После сенокоса Раса глядела на мужа влюбленными глазами – таких косарей она еще не видывала. И Андрей был рад, что его любят.

Только раз он ездил в селение, где случилась у них резня с людьми Поклонского. Раса, чтобы не обременять себя чрезмерной работой, продала трех коров из пяти и трех телок.

На базаре Лазорев встретил своего солдата и узнал, как местные вдовствующие женщины спасали и выхаживали раненых. За малым исключением, выжившие остались со своими спасительницами.

– Все равно что на том свете! – сказал солдат. – Жизнь тутошняя сытней и свободней. Одно плохо – уж больно разумна.

– Андрис! Андрис! – На тропинке стоял, не видя рыбака, Миколаюс.

– Я здесь! – Лазорев поднялся из травы.

Мальчик принес кринку парного молока и хлеб.

– Спасибо! – сказал Андрей по-русски.

Литовский язык он освоил так быстро, что Раса и ее дети иногда затевали с ним игру в слова, то показывая на какие-то предметы, то выговаривая трудные сочетания слов. И выходило, что он все почти знает.

– Сегодня рыжая корова прибавила! – сказал Миколаюс, берясь за удочку.

– Это потому, что мы ей накосили медвяного, самого вкусного сена. – Андрей кивнул на стожок сена на лугу.

Низко, чуть не задев поплавок, промчалась над водой ласточка. Мальчик дернул удочку и с плеском вытащил большого красноперого голавля.

– Ого! – похвалил Андрей и вдруг медленно стал садиться, с куском хлеба в одной руке, с кринкой молока в другой. – Ложись, Миколаюс! Ложись!

Мальчик лег, но тотчас поднял голову и снова упал на живот: из леса выезжали всадники.

– Удочку забери! Ведро! Ко мне за куст! Ползком! – шепотом приказал Андрей, допил молоко, хлеб положил за пазуху и пополз в боярышник, густо облепивший пригорок. Миколаюс улепетывал на коленках за ним следом, посыпая траву пескарями.

За кустами Лазорев огляделся.

– Беги домой! – шепнул он Миколаюсу. – Им тебя не видно. Тот берег ниже. Скажи матери, пусть самое ценное спрячет в лесу.

Мальчик убежал, прихватив и удочку, и ведро с пескарями, и кринку, утопив ее в ведре.

«Обстоятельные люди», – подумал Андрей, поглядев вослед сыну Расы, – и все внимание на реку.

Насчитал пятьдесят лошадей, но всадников было чуть меньше. Видно, у отряда потери.

– Мать твою так! Куда ты коня суешь? Тебе места на реке мало?

Не ком, а жуткий еж встал у Лазорева поперек горла – свои! И такие же глупые!

Поискал глазами командира.

«Молодой Хитрово! Яков».

Лошади пили воду, фыркали, рейтары громко переговаривались.

– Далеко забрались! – сказал один.

– Язык языкастый нужен!

– Как бы нам самим языками не стать! Свейские люди не дурей нас с тобой.

– А ты по сторонам меньше поглядывай.

– Лучше лишний раз головой повертеть, чем головы лишиться.

«Свободные лошади у них для языков приготовлены, – догадался Андрей. – Стало быть, война со шведами, если свейских языков ищут?»

Раздались команды. Рейтары сели на коней и уехали, не торопя их.
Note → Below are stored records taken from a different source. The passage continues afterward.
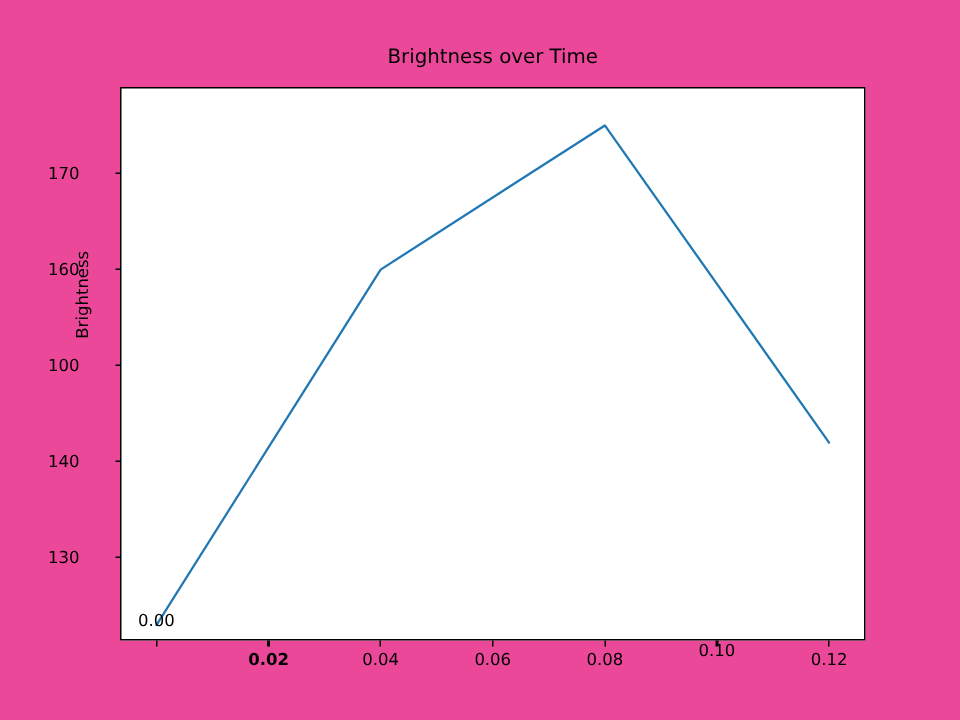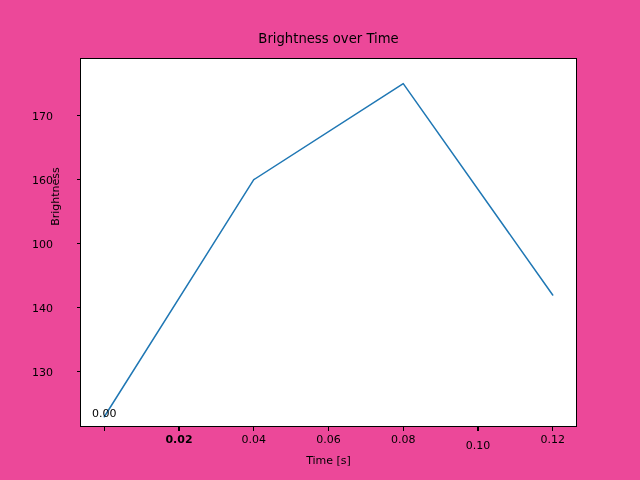--- a/index.html
+++ b/index.html
@@ -131,7 +131,7 @@
       <div class="tick-mark xtick-mark" style="left: 402.687px; top: 427px;"></div>
       <div class="xtick-label" style="left: 403.237px; top: 433px;">0.08</div>
       <div class="tick-mark xtick-mark" style="left: 477.424px; top: 427px;"></div>
-      <div class="xtick-label" style="left: 477.974px; top: 439px;">0.10</div>
+      <div class="xtick-label" style="left: 477.974px; top: 427px;">0.10</div>
       <div class="tick-mark xtick-mark" style="left: 552.161px; top: 427px;"></div>
       <div class="xtick-label" style="left: 552.711px; top: 433px;">0.12</div>
     </div>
Шведы, должно быть, тоже близко.

Раса сидела за столом, глядя в одну точку.

– Они уехали, – сказал Лазорев.

– Слава Богу! – Она сделала вид, что тревога ее прошла.
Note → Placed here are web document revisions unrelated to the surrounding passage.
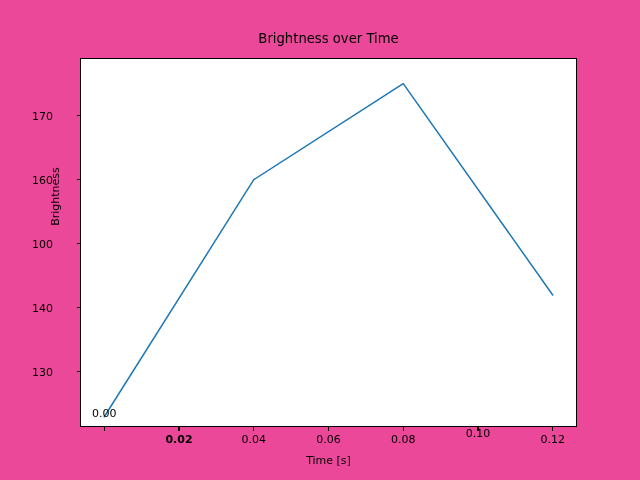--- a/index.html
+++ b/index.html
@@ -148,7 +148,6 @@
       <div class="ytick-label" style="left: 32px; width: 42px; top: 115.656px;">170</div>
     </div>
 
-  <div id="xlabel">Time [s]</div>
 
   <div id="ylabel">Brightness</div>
Ночью Раса изласкала его, да так, что подвывать принялась.

– Что с тобою? – спросил он ее.

Было уже светло, она, красивая, как никогда, лежала, глядя в потолок.

Ответила, когда обед ставила на широкий стол:

– Русские приходили.

– Боюсь, что и шведы скоро появятся.

– Русские приходили, – повторила Раса, и ее голос был тусклым от покорности судьбе.

Лазорева приход своих ничуть не встревожил. Удивило другое: только призадумался о былой своей жизни, тотчас и явились резвые рейтары, будто стояли в лесу и ждали, когда он их позовет.

Нет, душа не кинулась стремглав в погоню за Яшкой Хитрово. Лазорев был доволен миром и покоем в самом себе, война бы вот только не задела его убежища.

Он почистил коня, подкормил овсом и пшеницей.